Romney and his aides have sought to use the Benghazi incident - as well as anti-American unrest in other parts of the Arab world - to dent Obama's national security credentials and accuse him of pursuing a failed Middle East policy.

But Obama came out swinging in their second debate at Hofstra University in Hempstead, New York, accusing Romney of exploiting the Benghazi attack in an effort to score "offensive" political points.

"While we were still dealing with our diplomats being threatened, Governor Romney put out a press release, trying to make political points, and that's not how a commander-in-chief operates" Obama said, referring to the Republican's initial criticism of the administration's response before the full extent of the bloodshed was known.

TESTY EXCHANGE

Obama and Romney argued testily in front of a group of undecided voters over whether Obama had come out fast enough in describing the Libya attack as terrorism, and the president appeared to get the better of his opponent.

"I stood in the Rose Garden and I told the American people and the world that we are going to find out exactly what happened, that this was an act of terror," Obama said.

Romney was incredulous. He challenged Obama's assertion, apparently unaware of Obama's remarks the morning after the Benghazi attack.

"Get the transcript," Obama told Romney in the closest thing to a smack-down moment in the 90-minute debate.

"He did, in fact, sir," moderator Candy Crowley said, siding with Obama. "He did call it an act of terror."

A transcript of the Rose Garden appearance that day shows Obama said: "...no acts of terror will ever shake the resolve of this great nation."

But despite that comment, some of Obama's top aides had initially attributed the Benghazi violence to protests over an anti-Islam film and said it was not premeditated, before finally acknowledging much later that it was a terrorist attack.

And Obama, in a September 24 taping of an appearance on ABC's "The View" program, also seemed to hedge when he was asked whether Benghazi was an act of terrorism. He said it "wasn't just a mob action" but pointed to an ongoing investigation.

Obama said for the first time on Tuesday he was "ultimately responsible" for the safety and security of the Americans killed in the attack. "I'm the president and I'm always responsible," he said.

Seeking to recover from his apparent misstep, Romney pointed to the administration's shifting explanations of the events in Benghazi, suggesting it had been an attempt to mislead.

"It took them a long time to say this was a terrorist act by a terrorist group," he said.

In the months before the deadly attack in Benghazi, Libya, U.S. and allied intelligence agencies warned the White House and State Department repeatedly that the region was becoming an increasingly dangerous vortex for jihadist groups loosely linked or sympathetic to al Qaeda, according to U.S. officials.

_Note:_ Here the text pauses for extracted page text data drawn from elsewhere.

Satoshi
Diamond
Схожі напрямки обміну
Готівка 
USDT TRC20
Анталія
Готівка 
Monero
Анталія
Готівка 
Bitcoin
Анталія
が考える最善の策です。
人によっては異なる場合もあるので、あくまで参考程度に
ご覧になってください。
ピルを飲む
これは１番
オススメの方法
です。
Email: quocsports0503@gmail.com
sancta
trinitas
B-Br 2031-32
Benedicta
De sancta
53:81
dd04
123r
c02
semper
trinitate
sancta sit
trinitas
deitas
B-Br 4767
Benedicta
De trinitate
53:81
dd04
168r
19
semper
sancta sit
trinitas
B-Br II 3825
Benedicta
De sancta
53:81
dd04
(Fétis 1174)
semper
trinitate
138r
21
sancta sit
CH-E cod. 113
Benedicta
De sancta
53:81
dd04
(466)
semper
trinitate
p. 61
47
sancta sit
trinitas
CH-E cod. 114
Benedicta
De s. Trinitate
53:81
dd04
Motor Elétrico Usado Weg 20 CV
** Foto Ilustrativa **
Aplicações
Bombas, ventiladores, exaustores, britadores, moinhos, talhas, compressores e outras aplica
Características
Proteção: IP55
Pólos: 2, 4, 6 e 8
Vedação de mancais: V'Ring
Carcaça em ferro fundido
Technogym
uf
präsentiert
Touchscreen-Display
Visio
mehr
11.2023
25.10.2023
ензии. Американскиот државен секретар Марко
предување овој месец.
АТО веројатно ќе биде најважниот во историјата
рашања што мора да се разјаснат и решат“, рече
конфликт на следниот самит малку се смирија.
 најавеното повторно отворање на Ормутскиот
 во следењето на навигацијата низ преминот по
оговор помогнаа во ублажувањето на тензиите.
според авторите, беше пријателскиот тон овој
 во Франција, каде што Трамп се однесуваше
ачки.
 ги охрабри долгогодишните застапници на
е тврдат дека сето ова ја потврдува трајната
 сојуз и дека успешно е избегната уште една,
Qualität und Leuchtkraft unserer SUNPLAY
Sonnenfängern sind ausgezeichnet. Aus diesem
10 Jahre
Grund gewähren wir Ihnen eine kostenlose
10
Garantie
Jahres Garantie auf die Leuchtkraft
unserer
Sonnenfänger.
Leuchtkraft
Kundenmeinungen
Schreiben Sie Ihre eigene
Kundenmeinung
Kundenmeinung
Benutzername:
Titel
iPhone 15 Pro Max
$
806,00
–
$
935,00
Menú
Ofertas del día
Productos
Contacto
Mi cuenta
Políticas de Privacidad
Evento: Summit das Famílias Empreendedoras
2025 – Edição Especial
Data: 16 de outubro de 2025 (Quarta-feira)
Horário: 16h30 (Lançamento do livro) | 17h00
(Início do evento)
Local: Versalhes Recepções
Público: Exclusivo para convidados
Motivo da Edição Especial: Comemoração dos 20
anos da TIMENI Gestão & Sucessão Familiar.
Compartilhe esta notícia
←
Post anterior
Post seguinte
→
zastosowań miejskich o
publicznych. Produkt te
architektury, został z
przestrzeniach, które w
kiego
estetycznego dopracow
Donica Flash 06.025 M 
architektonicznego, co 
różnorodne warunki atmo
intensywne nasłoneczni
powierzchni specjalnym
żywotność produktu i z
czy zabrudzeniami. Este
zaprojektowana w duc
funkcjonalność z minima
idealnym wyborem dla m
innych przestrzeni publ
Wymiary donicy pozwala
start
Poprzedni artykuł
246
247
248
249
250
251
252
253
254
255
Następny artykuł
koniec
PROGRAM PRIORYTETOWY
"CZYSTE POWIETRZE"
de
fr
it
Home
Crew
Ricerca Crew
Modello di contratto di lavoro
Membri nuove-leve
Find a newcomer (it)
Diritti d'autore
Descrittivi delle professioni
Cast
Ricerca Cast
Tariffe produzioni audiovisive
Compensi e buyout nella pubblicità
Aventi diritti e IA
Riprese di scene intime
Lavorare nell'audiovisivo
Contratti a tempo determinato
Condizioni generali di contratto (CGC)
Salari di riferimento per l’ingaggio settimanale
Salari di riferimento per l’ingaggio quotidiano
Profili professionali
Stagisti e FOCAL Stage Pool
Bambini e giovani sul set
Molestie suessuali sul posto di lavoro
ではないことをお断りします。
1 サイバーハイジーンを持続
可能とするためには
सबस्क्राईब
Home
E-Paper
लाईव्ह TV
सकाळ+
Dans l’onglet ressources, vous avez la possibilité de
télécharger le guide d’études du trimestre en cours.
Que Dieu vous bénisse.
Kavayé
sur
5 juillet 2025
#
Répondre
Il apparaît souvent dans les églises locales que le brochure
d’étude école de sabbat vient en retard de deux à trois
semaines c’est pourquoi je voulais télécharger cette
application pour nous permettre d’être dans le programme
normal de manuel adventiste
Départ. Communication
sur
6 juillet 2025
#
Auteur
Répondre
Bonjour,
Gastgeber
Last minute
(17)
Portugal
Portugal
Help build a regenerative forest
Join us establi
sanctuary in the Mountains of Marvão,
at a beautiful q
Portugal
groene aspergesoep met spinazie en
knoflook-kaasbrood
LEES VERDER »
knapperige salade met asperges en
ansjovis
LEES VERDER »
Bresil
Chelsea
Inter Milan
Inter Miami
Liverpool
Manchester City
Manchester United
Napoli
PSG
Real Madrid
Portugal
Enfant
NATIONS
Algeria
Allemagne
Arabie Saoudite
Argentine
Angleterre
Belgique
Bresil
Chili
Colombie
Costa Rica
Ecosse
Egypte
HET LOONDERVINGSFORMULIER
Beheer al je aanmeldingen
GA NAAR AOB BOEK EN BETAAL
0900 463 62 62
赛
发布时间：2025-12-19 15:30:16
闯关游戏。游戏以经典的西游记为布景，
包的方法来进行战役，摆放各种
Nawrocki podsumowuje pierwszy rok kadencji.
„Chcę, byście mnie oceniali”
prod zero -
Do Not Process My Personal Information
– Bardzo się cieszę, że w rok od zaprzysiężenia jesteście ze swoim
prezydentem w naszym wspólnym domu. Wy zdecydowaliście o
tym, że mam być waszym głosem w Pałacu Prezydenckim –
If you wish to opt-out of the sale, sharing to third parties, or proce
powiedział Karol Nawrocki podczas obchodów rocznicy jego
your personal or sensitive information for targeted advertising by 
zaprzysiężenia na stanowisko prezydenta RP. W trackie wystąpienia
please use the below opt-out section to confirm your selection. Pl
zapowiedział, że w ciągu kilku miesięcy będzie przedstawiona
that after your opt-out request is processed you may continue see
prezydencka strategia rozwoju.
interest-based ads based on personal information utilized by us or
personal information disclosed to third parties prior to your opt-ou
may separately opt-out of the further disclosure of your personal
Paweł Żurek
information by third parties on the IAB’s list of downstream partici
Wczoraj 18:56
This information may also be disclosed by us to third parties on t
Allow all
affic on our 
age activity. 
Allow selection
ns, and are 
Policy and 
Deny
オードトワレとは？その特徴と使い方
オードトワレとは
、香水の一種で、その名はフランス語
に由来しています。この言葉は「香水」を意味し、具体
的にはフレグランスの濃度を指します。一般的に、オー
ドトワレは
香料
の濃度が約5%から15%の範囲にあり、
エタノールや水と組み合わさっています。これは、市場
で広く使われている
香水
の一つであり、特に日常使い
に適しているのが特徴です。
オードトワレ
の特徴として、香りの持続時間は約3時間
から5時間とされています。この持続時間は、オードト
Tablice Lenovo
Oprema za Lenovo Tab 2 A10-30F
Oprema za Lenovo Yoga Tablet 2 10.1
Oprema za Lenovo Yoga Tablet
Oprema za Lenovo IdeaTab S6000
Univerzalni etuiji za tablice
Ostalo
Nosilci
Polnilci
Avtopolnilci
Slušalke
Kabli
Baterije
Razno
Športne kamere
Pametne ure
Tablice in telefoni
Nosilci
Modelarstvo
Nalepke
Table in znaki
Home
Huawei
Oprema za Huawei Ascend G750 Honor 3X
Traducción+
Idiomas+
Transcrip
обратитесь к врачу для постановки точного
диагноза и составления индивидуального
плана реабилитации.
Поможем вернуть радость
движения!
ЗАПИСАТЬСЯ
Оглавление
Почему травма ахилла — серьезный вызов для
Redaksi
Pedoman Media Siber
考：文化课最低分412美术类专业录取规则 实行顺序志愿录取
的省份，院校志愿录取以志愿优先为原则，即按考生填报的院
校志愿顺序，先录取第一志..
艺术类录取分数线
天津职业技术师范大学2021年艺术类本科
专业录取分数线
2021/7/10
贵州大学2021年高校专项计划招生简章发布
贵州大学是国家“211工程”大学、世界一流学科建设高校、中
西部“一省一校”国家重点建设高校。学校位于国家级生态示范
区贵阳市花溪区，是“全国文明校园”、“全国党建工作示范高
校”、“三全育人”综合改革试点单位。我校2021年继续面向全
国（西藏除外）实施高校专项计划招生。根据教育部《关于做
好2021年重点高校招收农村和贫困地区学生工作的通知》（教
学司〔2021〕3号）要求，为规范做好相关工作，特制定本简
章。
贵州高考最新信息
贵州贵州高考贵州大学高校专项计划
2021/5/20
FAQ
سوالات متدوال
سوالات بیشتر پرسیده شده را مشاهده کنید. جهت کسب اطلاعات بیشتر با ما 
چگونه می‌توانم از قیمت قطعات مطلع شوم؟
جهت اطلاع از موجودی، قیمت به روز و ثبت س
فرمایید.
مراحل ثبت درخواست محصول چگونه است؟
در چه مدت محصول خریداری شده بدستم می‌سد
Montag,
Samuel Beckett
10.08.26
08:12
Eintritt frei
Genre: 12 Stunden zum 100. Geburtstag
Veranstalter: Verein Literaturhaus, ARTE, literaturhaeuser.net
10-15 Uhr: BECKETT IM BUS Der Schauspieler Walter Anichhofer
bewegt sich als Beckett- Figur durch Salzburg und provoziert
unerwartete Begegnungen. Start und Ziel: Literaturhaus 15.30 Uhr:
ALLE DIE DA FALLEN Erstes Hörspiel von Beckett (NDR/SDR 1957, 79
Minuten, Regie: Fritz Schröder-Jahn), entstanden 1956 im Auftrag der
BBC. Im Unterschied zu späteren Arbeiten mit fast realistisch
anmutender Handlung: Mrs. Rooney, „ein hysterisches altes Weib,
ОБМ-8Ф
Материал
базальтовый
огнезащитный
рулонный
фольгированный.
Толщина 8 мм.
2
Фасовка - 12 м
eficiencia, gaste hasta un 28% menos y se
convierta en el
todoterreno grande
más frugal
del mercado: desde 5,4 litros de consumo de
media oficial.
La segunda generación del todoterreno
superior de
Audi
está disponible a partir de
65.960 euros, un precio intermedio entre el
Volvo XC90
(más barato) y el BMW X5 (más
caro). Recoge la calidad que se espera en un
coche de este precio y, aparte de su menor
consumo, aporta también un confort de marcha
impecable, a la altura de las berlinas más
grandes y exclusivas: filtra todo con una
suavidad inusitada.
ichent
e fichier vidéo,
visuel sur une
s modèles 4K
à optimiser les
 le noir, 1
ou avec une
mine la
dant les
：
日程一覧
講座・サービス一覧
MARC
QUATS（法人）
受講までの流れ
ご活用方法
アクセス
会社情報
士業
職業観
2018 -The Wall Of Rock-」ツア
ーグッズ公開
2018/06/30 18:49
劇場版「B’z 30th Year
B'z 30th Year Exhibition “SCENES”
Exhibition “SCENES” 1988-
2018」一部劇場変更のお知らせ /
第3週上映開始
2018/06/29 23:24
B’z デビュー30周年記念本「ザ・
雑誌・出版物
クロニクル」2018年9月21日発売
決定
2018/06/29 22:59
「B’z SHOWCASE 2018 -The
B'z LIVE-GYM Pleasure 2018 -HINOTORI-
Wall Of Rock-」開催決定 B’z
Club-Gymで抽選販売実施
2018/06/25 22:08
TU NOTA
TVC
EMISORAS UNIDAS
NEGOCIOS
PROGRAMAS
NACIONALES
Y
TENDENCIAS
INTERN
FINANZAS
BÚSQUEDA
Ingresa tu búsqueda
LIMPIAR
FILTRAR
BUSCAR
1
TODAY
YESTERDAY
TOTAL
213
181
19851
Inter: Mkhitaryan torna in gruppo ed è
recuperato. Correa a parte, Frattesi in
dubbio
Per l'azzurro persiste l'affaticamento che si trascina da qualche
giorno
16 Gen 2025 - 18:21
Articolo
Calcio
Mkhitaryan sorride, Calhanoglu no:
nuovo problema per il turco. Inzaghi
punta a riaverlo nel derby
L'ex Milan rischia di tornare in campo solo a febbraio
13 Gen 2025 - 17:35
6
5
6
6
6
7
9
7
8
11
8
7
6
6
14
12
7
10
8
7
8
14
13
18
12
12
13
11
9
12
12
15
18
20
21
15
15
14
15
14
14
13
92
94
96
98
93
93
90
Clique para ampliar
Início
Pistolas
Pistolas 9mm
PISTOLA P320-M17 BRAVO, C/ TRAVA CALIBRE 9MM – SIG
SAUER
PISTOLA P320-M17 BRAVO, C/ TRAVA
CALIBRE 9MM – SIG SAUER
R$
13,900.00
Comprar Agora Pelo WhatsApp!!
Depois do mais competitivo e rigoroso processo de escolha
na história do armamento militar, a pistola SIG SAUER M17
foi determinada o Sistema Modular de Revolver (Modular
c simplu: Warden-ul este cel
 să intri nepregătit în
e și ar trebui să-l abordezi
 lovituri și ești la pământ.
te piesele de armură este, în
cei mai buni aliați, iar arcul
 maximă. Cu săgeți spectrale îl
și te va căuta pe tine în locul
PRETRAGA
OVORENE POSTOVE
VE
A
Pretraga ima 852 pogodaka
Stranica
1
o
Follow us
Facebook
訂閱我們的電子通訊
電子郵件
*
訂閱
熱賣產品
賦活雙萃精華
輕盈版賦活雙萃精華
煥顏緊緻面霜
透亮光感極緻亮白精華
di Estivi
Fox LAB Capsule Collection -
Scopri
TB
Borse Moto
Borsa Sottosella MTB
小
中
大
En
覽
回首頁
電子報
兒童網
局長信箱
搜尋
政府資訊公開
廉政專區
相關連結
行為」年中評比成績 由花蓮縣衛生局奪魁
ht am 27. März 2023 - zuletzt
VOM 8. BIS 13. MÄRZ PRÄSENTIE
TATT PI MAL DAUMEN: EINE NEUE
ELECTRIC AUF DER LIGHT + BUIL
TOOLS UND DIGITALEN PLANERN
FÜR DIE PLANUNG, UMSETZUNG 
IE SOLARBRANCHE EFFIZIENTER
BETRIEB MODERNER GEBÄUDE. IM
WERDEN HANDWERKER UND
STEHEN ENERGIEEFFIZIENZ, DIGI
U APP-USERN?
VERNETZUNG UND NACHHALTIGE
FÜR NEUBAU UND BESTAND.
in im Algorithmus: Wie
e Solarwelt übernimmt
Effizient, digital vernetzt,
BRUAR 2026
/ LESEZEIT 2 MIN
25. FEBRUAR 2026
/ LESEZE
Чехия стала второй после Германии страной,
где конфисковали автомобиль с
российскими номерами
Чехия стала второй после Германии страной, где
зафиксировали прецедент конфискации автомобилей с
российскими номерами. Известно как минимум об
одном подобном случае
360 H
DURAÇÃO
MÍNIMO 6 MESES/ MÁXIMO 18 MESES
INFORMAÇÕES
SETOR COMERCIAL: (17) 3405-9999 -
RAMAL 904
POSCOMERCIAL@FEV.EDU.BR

Despite those warnings and bold public displays by Islamist militants around Benghazi, embassies in the region were advised to project a sense of calm and normalcy in the run-up to the anniversary of the September 11 attacks in the United States.

Romney's supporters have accused the administration of being slow to label the attack as terrorism to avoid detracting from the president's campaign narrative of being a strong world leader who put al Qaeda on the path to defeat.

Polls have shown national security a strong point for Obama with voters, especially after the killing of Osama bin Laden.

Going on the offensive, Obama sought to depict Romney, who has little foreign policy experience and has stumbled during his occasional forays on the world stage, as ill-prepared to take on the role of commander-in-chief in a dangerous world.

Romney fired back, saying the Benghazi incident "calls into question the president's whole policy in the Middle East."

"Look what's happening in Syria, in Egypt, now in Libya. Consider the distance between ourselves and Israel," Romney said. "We have Iran four years closer to a nuclear bomb."